Cookies helfen uns bei der Weiterentwicklung und Bereitstellung der Webseite. Durch die Bestätigung erklären Sie sich damit einverstanden, dass Cookies gesetzt werden.

Plenarsitzung

Über die Zukunft des Parlamentarismus

In der Johann-Philipp-Becker-Kaserne Dessau trat am 28. Oktober 1990 der Landtag von Sachsen-Anhalt zu seiner konstituierenden Sitzung zusammen. Zwei Wochen zuvor waren die 106 Abgeordneten erstmals seit 1946 in freier, gleicher, direkter und geheimer Wahl gewählt worden. 25 Jahre später erinnerte der Landtag von Sachsen-Anhalt gemeinsam mit Vertretern aus Politik und Gesellschaft bei einem Festakt an dieses besondere Ereignis in der jüngeren Geschichte des Landes.

Als zentrale Rednerin sprach Prof. Dr. Suzanne S. Schüttemeyer vom Lehrstuhl für Regierungslehre und Policyforschung an der Martin-Luther-Universität Halle-Wittenberg. Der Titel ihrer Rede lautete „Reden, Handeln, Demokratie vermitteln! Zur Zukunft des Landesparlamentarismus“. Als weitere Redner/innen warben Landtagspräsident Detlef Gürth und die Vorsitzenden der vier Landtagsfraktionen für das Land und seine Geschichte. Musikalisch wurde die Festveranstaltung vom „Wencke Wollny Quintett“ umrahmt.

Blick zurück und Blick nach vorn

Im Herbst 1989 sei die Freiheit erkämpft worden, selbst entscheiden zu können, in was für einem Land wir leben wollen, erinnerte Landtagspräsident Detlef Gürth. Freiheit und Demokratie seien nicht selbstverständlich, sie müssten – gerade in diesen Tagen – jeden Tag neu verteidigt werden. Durch den Freiheitskampf von 1989 und 1990 (inklusive der freien Wahl zur letzten DDR-Volkskammer) seien Optionen eröffnet – für die Gewaltenteilung und die parlamentarische Demokratie. Der Weg für die Wiederentstehung Sachsen-Anhalts sei geebnet worden.

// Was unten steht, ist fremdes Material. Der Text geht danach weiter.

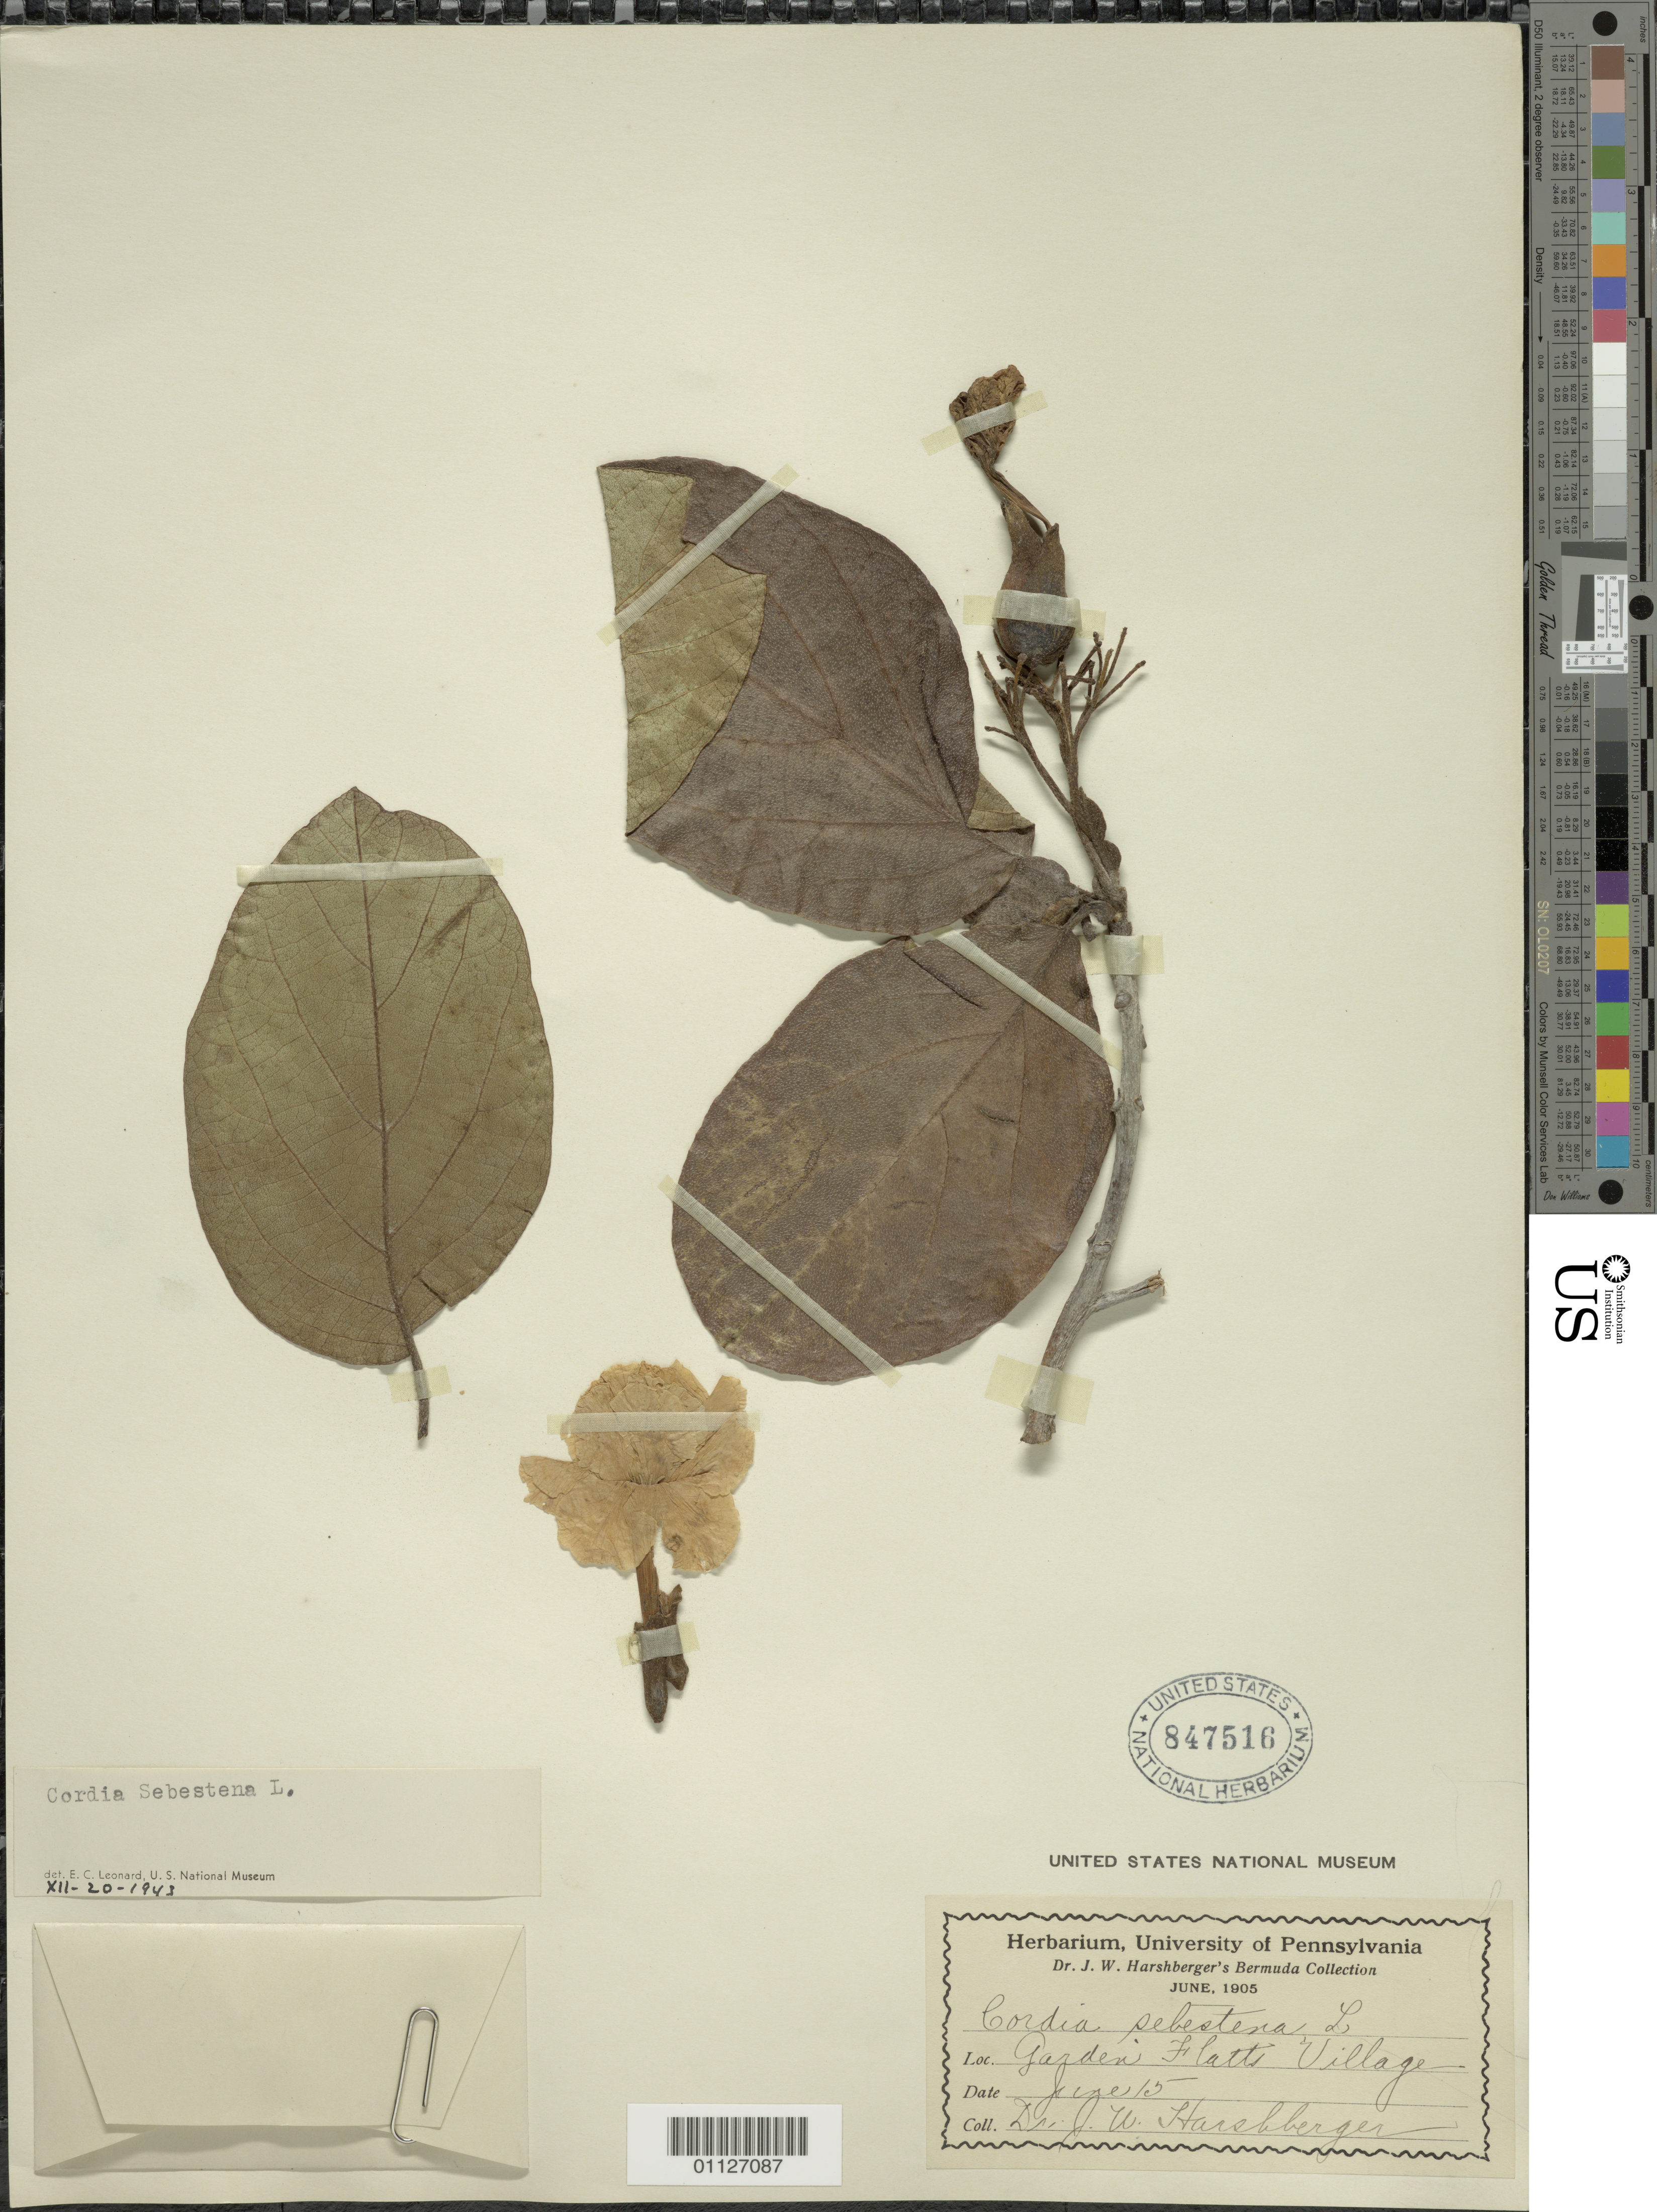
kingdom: Plantae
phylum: Tracheophyta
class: Magnoliopsida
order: Boraginales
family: Cordiaceae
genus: Cordia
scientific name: Cordia sebestena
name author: L.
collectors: J. A. Harshberger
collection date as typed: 15 Jun 1905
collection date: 1905-06-15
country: Bermuda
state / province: Smiths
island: Bermuda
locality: Garden, Flatts Village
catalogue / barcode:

Wenige hätten geahnt oder gar gewusst, was auf sie zukommen würde, aber mit bestem Wissen und Gewissen hätten sich die Menschen ohne Masterplan und Rückversicherung an den Aufbau des Landes gewagt. „Ich danke den Frauen und Männern, die dies getan haben, die sich aus ihrem bisherigen Berufsleben herausrissen und diese enorme Verantwortung auf sich nahmen.“

Im Oktober 1990 sei das Fundament für einen funktionierenden Rechtsstaat gelegt worden, mit der Aufstellung der Landesregierung, dem Umbau der Verwaltung, der Etablierung einer unabhängigen Justiz, der Schaffung einer modernen Verfassung und der Bewältigung eines Strukturwandels, der ohne Beispiel war. „Wie oft haben wir nächtelang gesessen und beratschlagt, ob wir auf dem richtigen Weg sind oder ob es Alternativen gibt, und doch haben wir am nächsten Morgen Entscheidungen getroffen“, sagte Gürth, der nicht nur Mitglied der letzten Volkskammer, sondern seit der ersten Wahlperiode auch Abgeordneter des Landtags von Sachsen-Anhalt ist.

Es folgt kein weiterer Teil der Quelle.